Is simplicity the same as minimalism? I reckon they share similar traits and could be used interchangeably. Minimalism sometimes gives the vibe of stylish and effortless dudes. Same plain t-shirts in multiple quantities, same color socks so they could lose one and the world wouldn’t end. Their apartment are white-washed, their gadgets are all single colored.

I like the idea but I’m not sure if I’ll ever live this way. Imagine a minimalism gathering where all the other guys are in almost the same outfit. That would be so cool. Wait, cool? Well, isn’t that the kind of uniform for minimalist dudes?

I was in the police force a decade ago and during those years, we wore the same shirt, same pants, same sleeping wear everyday. It sure was liberating because you don’t even give much thought to what you should wear. They’re all the same. I just have to ensure they’re cleaned and ironed.

Essentialism, less but more, simplicity, minimalism.

The concept – that we must be deliberate with our choices – is more important than the words used to describe it.

Pushing Up Good Habits

20 push-ups and sit-ups. Every night, without fail. Did it for 9 straight days. No matter how tired I was, I made sure it was done.

It’s my first 30-day challenge. For 30 straight days, I have to do
20 push-ups and sit-ups. I chose this as I’ve a fitness test coming up in 2 month’s time. My body is also terribly out of shape, the fats protruding out unsightly at my despair and to others’ disgust. Every little bit of toning helps.

Striking out the days is satisfying. It becomes the
Seinfeld’s hack of “don’t break the chain”. For the past 4 days, I was down with tummy upset.

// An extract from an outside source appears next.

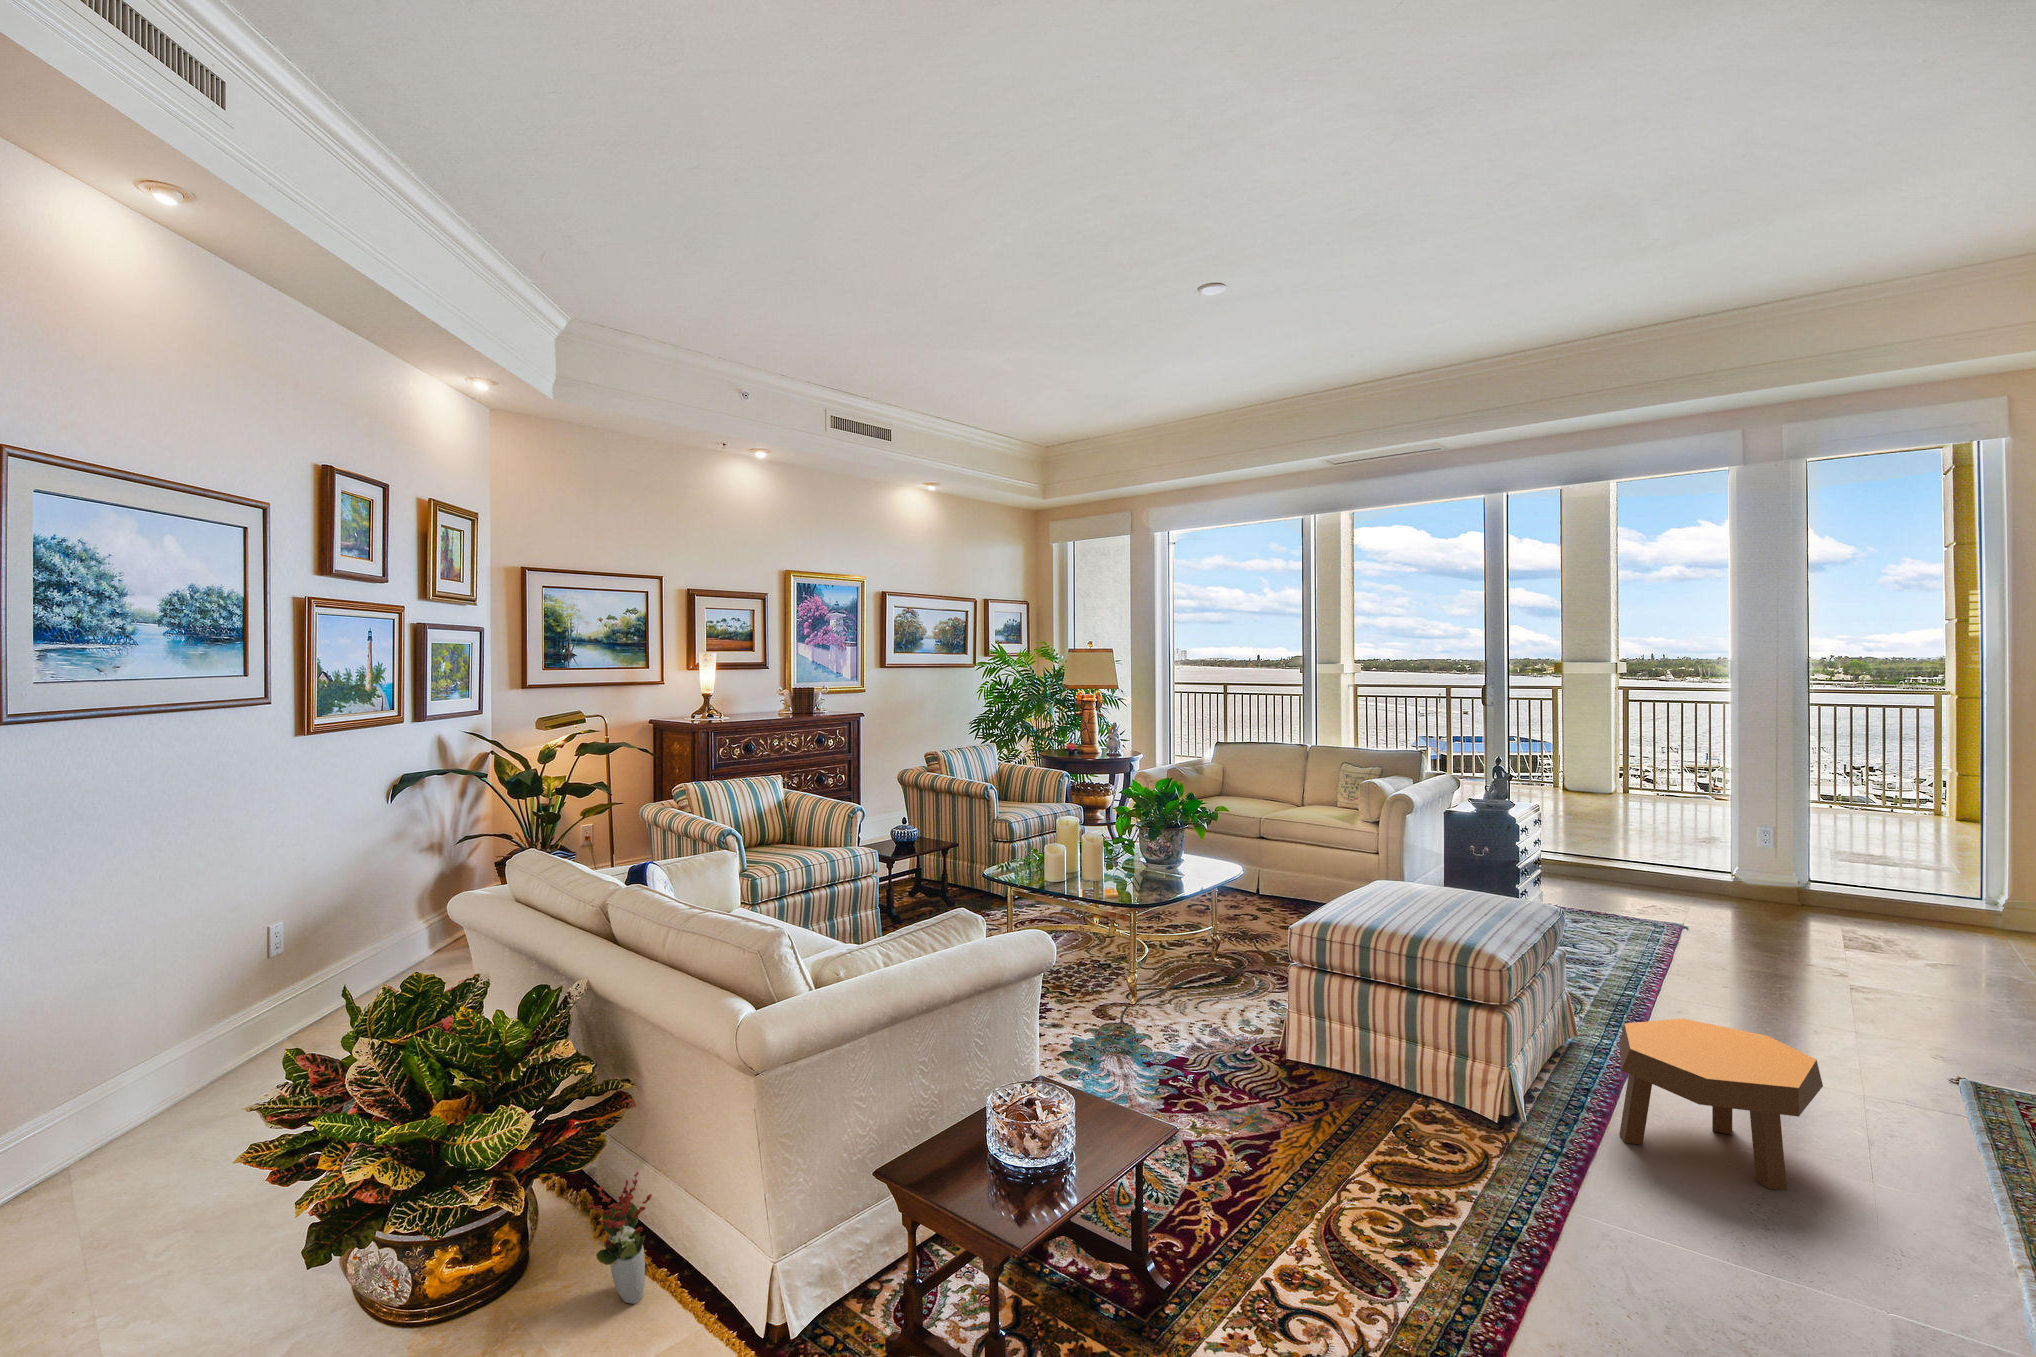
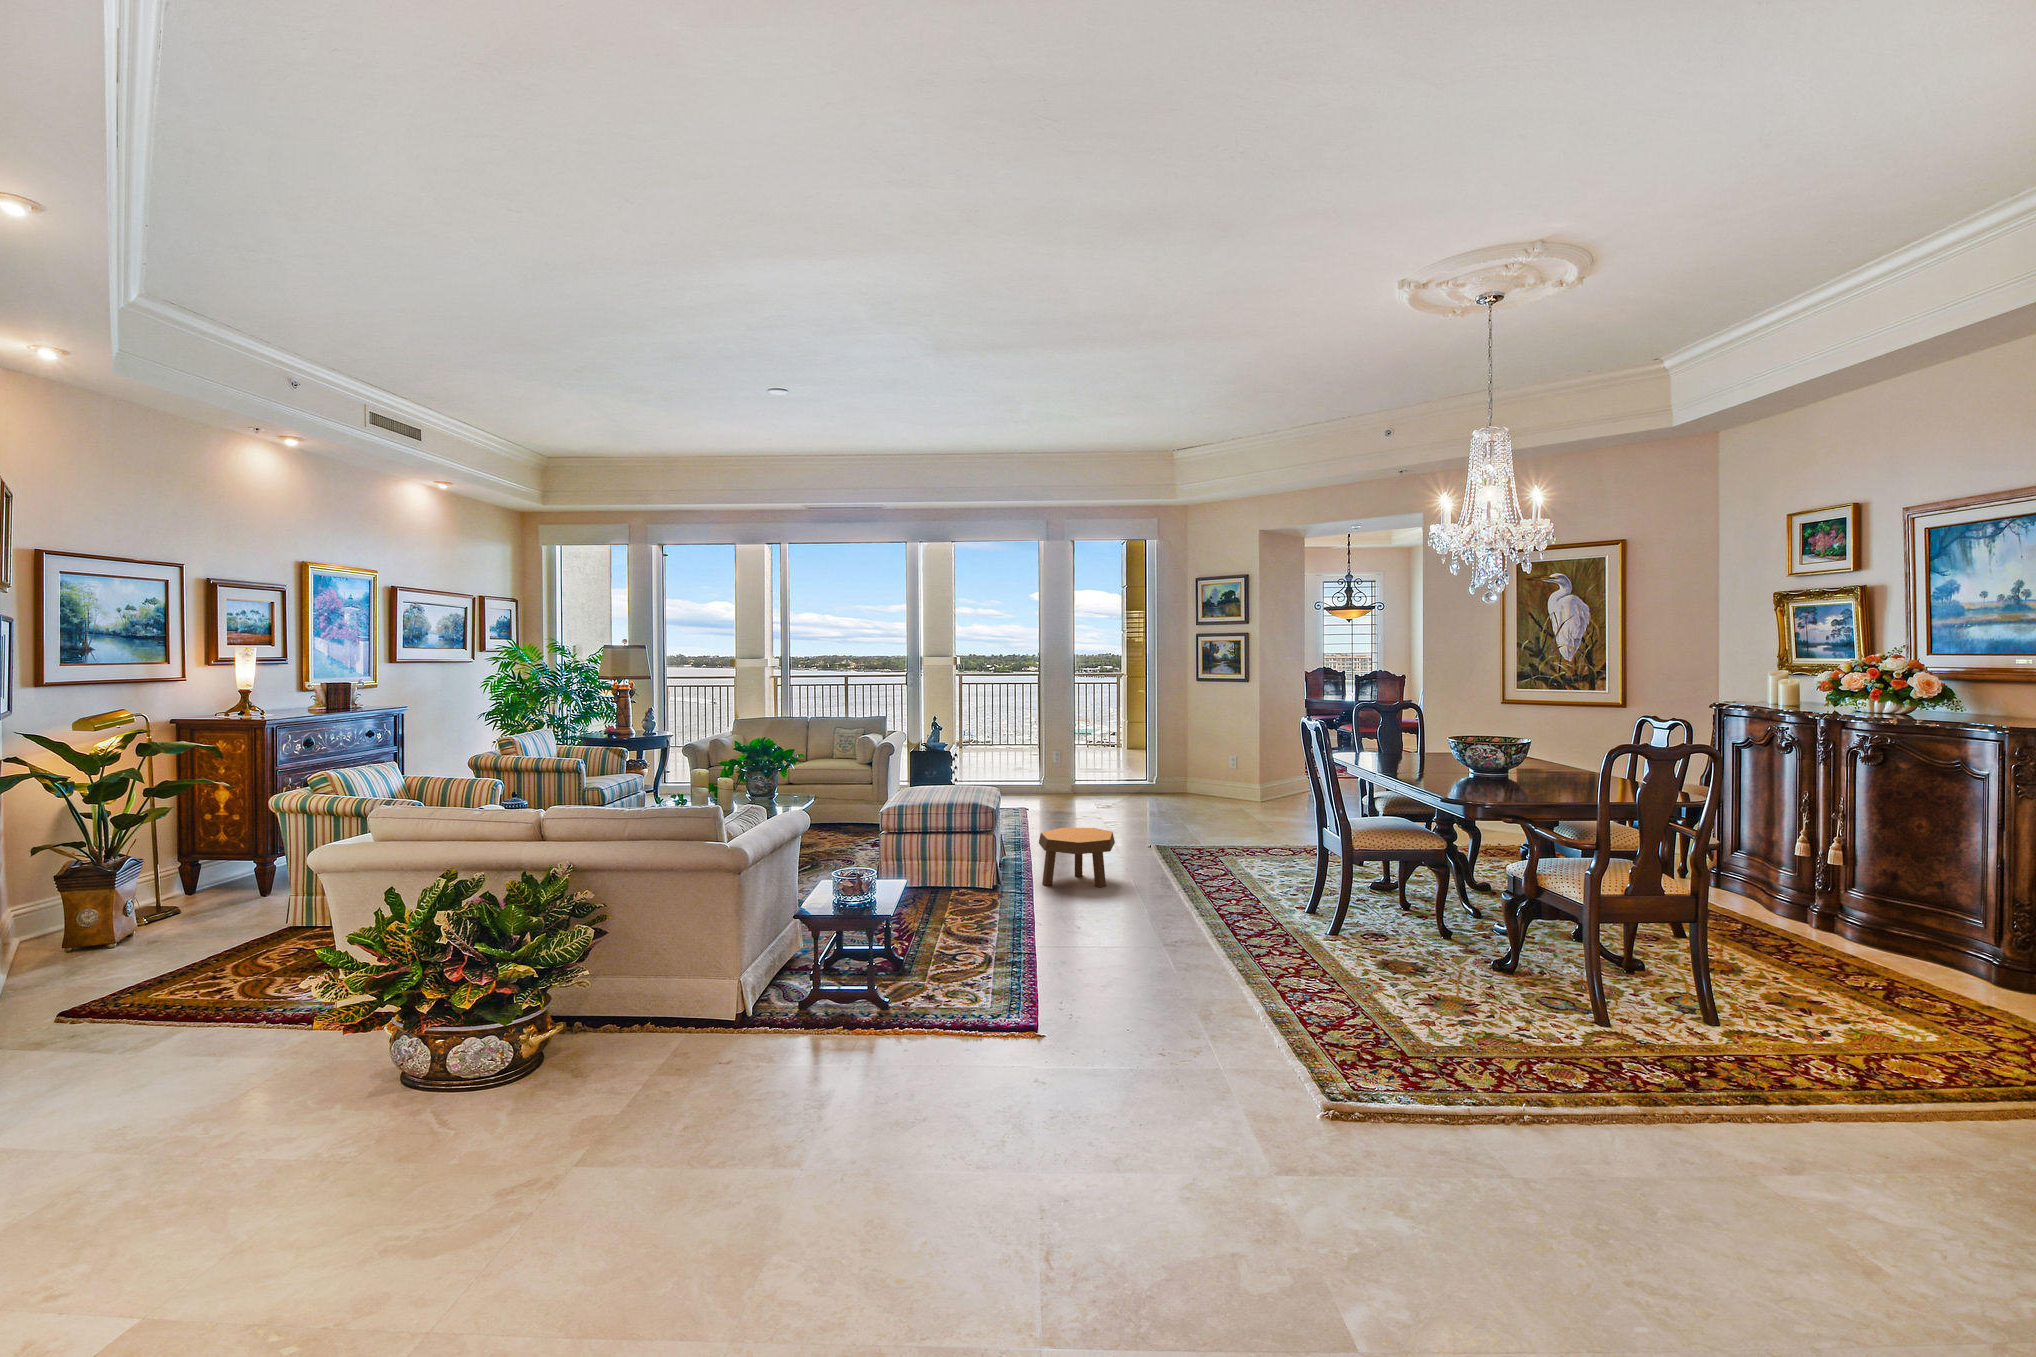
decorative plant: present [587,1171,652,1304] -> none [603,958,643,1031]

Balancing and using my core was tough, and sitting up repeatedly was painful.

So I broke the chain.

The first day after I stopped, I was eager to regain the momentum and get back into action. Second day, less so. By the third day, I was not even bothered.

It shows that building good habits take time. Break the chain and it becomes harder to gain the momentum.

Happiness in a Bag

Last weekend, I gifted my wife a Sandqvist bag as an early Mother’s Day gift.

We’ve been looking for a similar brown leather bag since we first came across a Fossil bag 8 years ago. We contemplated getting it and a few months later, it was gone from the shelves. It probably made way for new season’s arrival. Since then, nothing similar has caught our attention.

Not sure why I’m a subscriber to Sandqvist newsletter, but I’ve been receiving marketing promotions from them regularly. Their emails are clean and direct, right inline with the brand’s identity.

People naturally gravitate towards title with SALE in it. The email reads “Early access to our sale! 50% discount”. Early access, 50% discount. I felt valued and privileged. I had to check it out.

When I saw it, I knew immediately it was the one. It was love at first sight. Her name is Elina. It’s a beautiful brown leather bag that looks almost like the Fossil bag. It’s every bit as striking as it is costly.

But I knew it would fit my wife perfectly. I knew I would regret if I didn’t act on it.

The twinkle on her eyes when she received the gift, the delight on her face when opened it up. And the joy when she tried it on.

It’s all worth it.

Lovely Passport Designs

Countries with rich heritage should showcase it more often. What better way to let the world know than passport. It’s literally the window to the world, one in which if designed properly, subtly boosts its soft power.

I praised the design of Japan’s new passport ahead of Tokyo Olympic in 2020. Besides having one of the most powerful passports in the world, it also has one of the best passport designs anywhere in the world.

Adding to my list of favourite passport designs come in the form of Canadian and Norwegian. The former has pages containing national icons that reveals itself under UV light. Norway’s version has an understated cover with natural landscapes inside, with aurora appearing when UV light is shone.

How delightful it must be when immigration officers chanced upon them for the first time.